The lines to copy are those in the listing below that contain the word "middle".

**Extracted data**
+ + +

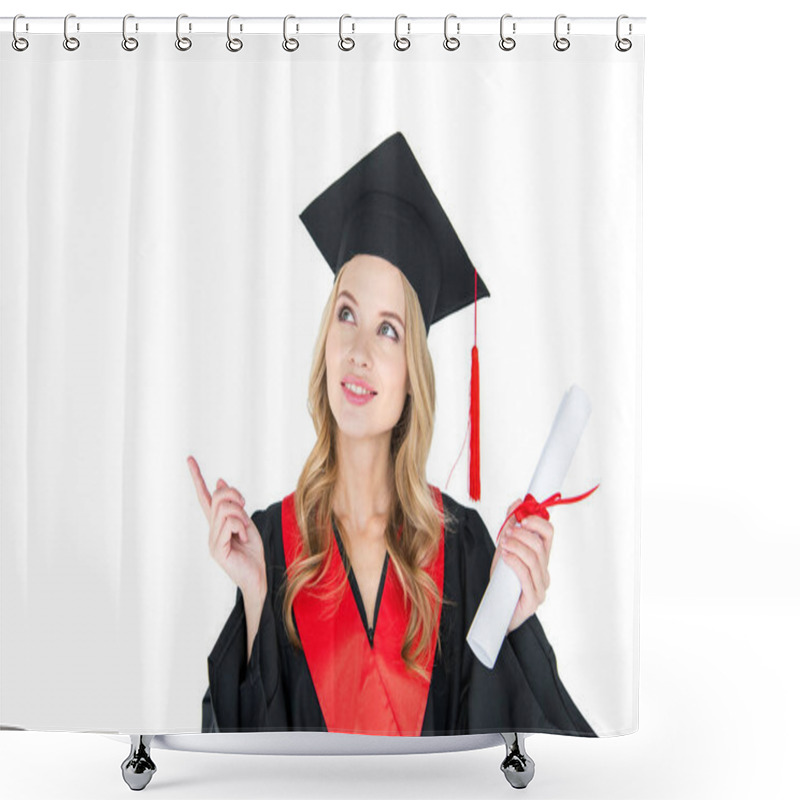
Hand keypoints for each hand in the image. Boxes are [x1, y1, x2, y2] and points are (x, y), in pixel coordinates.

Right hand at [187, 455, 265, 599]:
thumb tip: (220, 481)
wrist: (259, 575)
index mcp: (218, 522)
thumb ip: (233, 504)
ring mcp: (212, 540)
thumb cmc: (253, 551)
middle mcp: (212, 529)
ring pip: (224, 509)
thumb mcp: (246, 521)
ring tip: (245, 530)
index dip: (197, 477)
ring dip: (241, 514)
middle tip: (244, 505)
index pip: (204, 496)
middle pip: (217, 497)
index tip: (190, 459)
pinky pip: (229, 524)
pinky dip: (241, 527)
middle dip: (234, 495)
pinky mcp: (217, 549)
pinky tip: (244, 538)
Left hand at [489, 497, 553, 634]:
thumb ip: (510, 528)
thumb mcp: (504, 550)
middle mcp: (544, 571)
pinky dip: (515, 562)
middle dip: (523, 534)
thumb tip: (518, 503)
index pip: (548, 534)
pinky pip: (527, 576)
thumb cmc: (502, 583)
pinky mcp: (534, 600)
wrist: (497, 613)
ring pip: (534, 559)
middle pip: (541, 545)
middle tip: (507, 531)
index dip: (538, 521)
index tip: (522, 515)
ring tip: (503, 542)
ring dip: (517, 546)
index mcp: (541, 558)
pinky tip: (505, 556)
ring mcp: (541, 587)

+ + +

**Exercise solution**
middle mcp: (212, 529)
middle tip: (244, 505)
middle pip: (217, 497)
middle dip: (234, 495)
middle mcp: (544, 571)
middle dip: (523, 534)
middle pip: (541, 545)
middle tip: (507, 531)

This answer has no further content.